I liked this and all of Cather's books. I seem to recall a fine poem at the opening of the book, one that I read and re-read many times but it isn't in the Gutenberg edition. I finally recalled enough words to find the poem via Google. It's titled "Prairie Spring". It has much about it that represented this book for me.

Eaters of the Dead: The manuscript of Ibn Fadlan relating his experiences with the Northmen in A.D. 922

Author Crichton, Michael
Publication New York: Alfred A. Knopf, 1976
Number of Pages 193
Genres Fiction; Historical fiction
When Read November 1980

Abstract

This is a fictionalized retelling of what purports to be a true story of a sophisticated Arab traveler who, against his will, was taken to Scandinavia by a party of 12 Northmen who needed a 13th man to make up a lucky party. They eventually arrive at a troubled land having a serious blood feud with some sort of primitive tribe from the interior called the Wendol.
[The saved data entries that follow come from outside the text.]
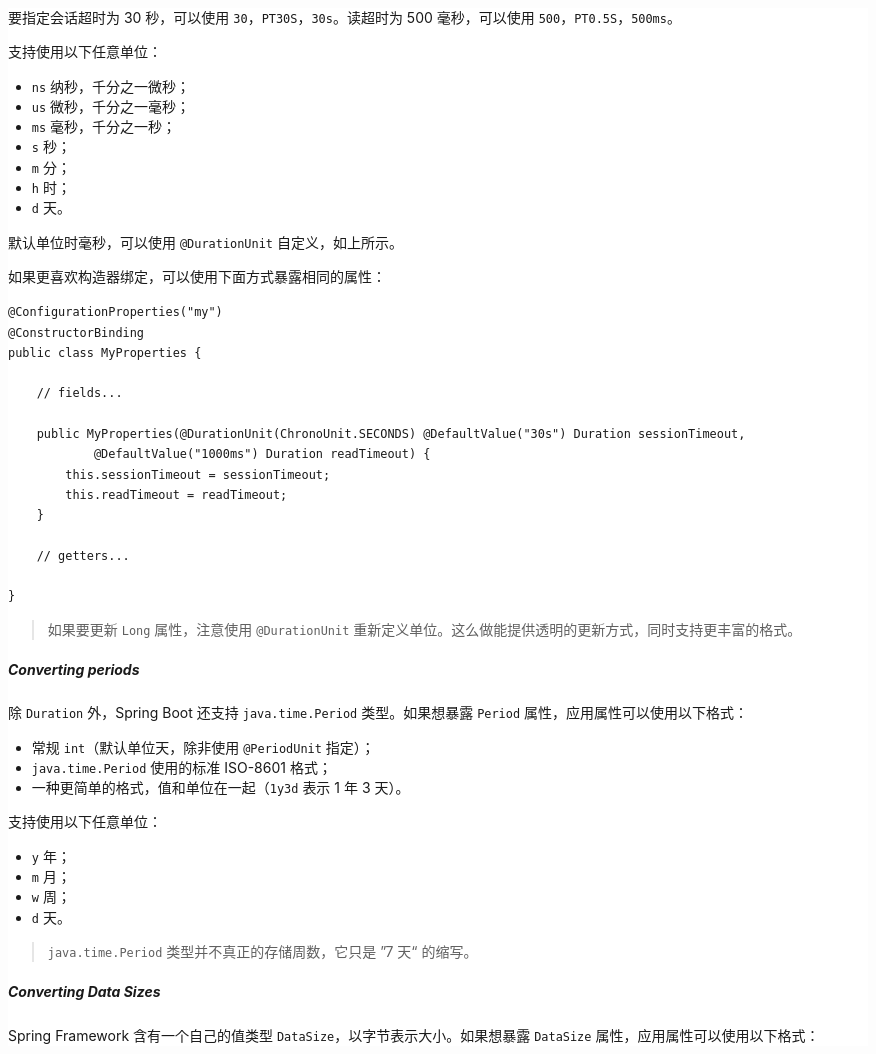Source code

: 要指定会话超时为 30 秒，可以使用 `30`，`PT30S`，`30s`。读超时为 500 毫秒，可以使用 `500`，`PT0.5S`，`500ms`。

支持使用以下任意单位：

- `ns` 纳秒，千分之一微秒；
- `us` 微秒，千分之一毫秒；
- `ms` 毫秒，千分之一秒；
- `s` 秒；
- `m` 分；
- `h` 时；
- `d` 天。

默认单位时毫秒，可以使用 `@DurationUnit` 自定义，如上所示。

如果更喜欢构造器绑定，可以使用下面方式暴露相同的属性：

```
@ConfigurationProperties("my")
@ConstructorBinding
public class MyProperties {

    // fields...

    public MyProperties(@DurationUnit(ChronoUnit.SECONDS) @DefaultValue("30s") Duration sessionTimeout,
            @DefaultValue("1000ms") Duration readTimeout) {
        this.sessionTimeout = sessionTimeout;
        this.readTimeout = readTimeout;
    }

    // getters...

}
```

> 如果要更新 `Long` 属性，注意使用 `@DurationUnit` 重新定义单位。这么做能提供透明的更新方式，同时支持更丰富的格式。

##### Converting periods

除 `Duration` 外，Spring Boot 还支持 `java.time.Period` 类型。如果想暴露 `Period` 属性，应用属性可以使用以下格式：

* 常规 `int`（默认单位天，除非使用 `@PeriodUnit` 指定）；
* `java.time.Period` 使用的标准 ISO-8601 格式；
* 一种更简单的格式，值和单位在一起（`1y3d` 表示 1 年 3 天）。

支持使用以下任意单位：

- `y` 年；
- `m` 月；
- `w` 周；
- `d` 天。

> `java.time.Period` 类型并不真正的存储周数，它只是 ”7 天“ 的缩写。

##### Converting Data Sizes

Spring Framework 含有一个自己的值类型 `DataSize`，以字节表示大小。如果想暴露 `DataSize` 属性，应用属性可以使用以下格式：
Much of the story is Ibn Fadlan's fascinating anthropological observations of the Northmen, with the rest being terrible fights with the Wendol - ending in much loss of life and the killing of both the "mother of the Wendol" and Buliwyf, the Norse hero. The Wendol are depicted as extremely primitive - possibly even Neanderthal.

Comments

A good Crichton type story - straight story with considerable historical instruction throughout. Nothing noteworthy about the writing except that there are some successful archaisms in the diction.

Notes From 2017-03-20

In 1996 I read a version of Beowulf and, when I read this book again in 2000, I understood that the story was a retelling of the Beowulf tale written, according to the author, on a dare from other English professors who told him that nobody could make Beowulf interesting to undergraduate students.

My write-up in 2000 is better than this one.

Noon, 22nd Century

Author Strugatsky, Arkady and Boris
Original Language Russian
Translators McGuire, Patrick
Publication New York: MacMillan, 1978
Copyright Date 1966
Number of Pages 319
Extras Introduction by Theodore Sturgeon
Genres Fiction; Science fiction; Short stories
When Read December 1980

Abstract

A collection of twenty separate but related stories all on the general theme of space exploration, the search for extra-terrestrial intelligence, the development of science and society, and the development of the human being.
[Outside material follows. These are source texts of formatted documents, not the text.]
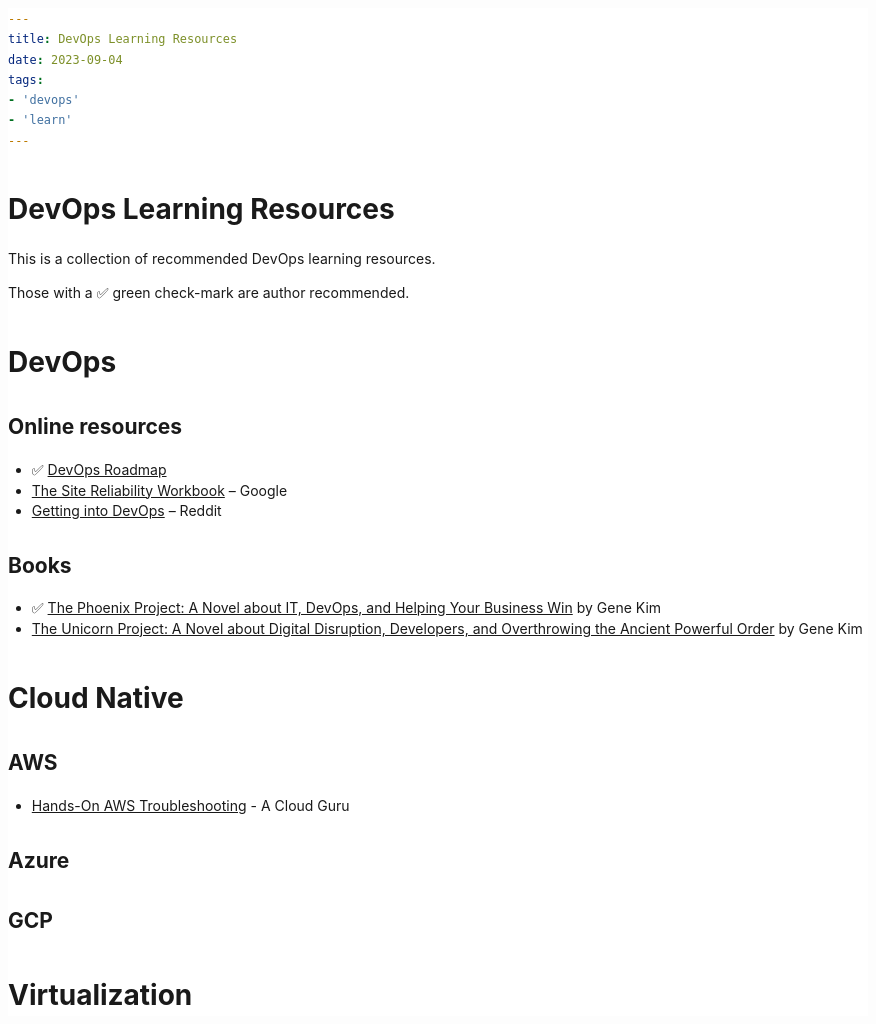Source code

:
 ```yaml
---
title: DevOps Learning Resources
date: 2023-09-04
tags:
- 'devops'
- 'learn'
---
```


# DevOps Learning Resources

This is a collection of recommended DevOps learning resources.

Those with a ✅ green check-mark are author recommended.

# DevOps

## Online resources

* ✅ [DevOps Roadmap](https://roadmap.sh/devops)
* [The Site Reliability Workbook](https://landing.google.com/sre/workbook/toc/ ) – Google
* [Getting into DevOps](https://www.reddit.com/r/devops/comments/yjdscp/getting_into_devops/?utm_source=share&utm_medium=web2x&context=3) – Reddit

## Books

* ✅ [The Phoenix Project: A Novel about IT, DevOps, and Helping Your Business Win](https://itrevolution.com/product/the-phoenix-project/ "https://itrevolution.com/product/the-phoenix-project/") by Gene Kim
* [The Unicorn Project: A Novel about Digital Disruption, Developers, and Overthrowing the Ancient Powerful Order](https://itrevolution.com/product/the-unicorn-project/ "https://itrevolution.com/product/the-unicorn-project/") by Gene Kim

# Cloud Native

## AWS

- [Hands-On AWS Troubleshooting](https://learn.acloud.guru/course/hands-on-aws-troubleshooting/overview "https://learn.acloud.guru/course/hands-on-aws-troubleshooting/overview") - A Cloud Guru

## Azure

## GCP

# Virtualization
The stories begin with the first baby born on Mars in the 21st century and conclude in the 22nd. Each story is independent, yet many common characters move through them. The men are all typical Strugatsky heroes - as further developed in the later novels. They are bright, humane, inclined towards childlike foolishness and bravado. They are all involved in existential dilemmas and in a search for deep commitments.

The stories are striking for their scientific imagination as well as their spiritual quest. Three men test out an "embryomech" - a programmed device that can be dropped on a planet and will build, out of local materials, whatever it has been programmed to do, buildings, spaceships, whatever. A "spacer" returns from a visit to a planet emitting radio waves and meets a man tagging marine animals with radio devices - he never says so outright, but worries terribly that he has been tagged by an alien race. Some people land on "a planet with all the conveniences" and find that it is a biological land in which an advanced civilization lives by genetic rather than mechanical or electrical engineering. The earth people decide that they are not equipped to properly represent the human race and so immediately depart.

Comments

All of the stories are good. The characterizations are fairly simple and the plots never come to any conclusions, but the themes and the imagination are very powerful/

Notes From 2017-03-20

I remember bits and snatches of these stories. The "spacer" referenced above discovers that he is emitting radio signals. He is examined carefully with scanning equipment but no transmitter can be found. It seems that his body itself is emitting the signals in a fashion that cannot be further localized. It is deeply unnerving because this technology and its purposes seem as far advanced over him as his technology and its purposes are to the lower animals that he has tagged. He wants never to go back to the planet and can't help being at least a little anxious back on earth.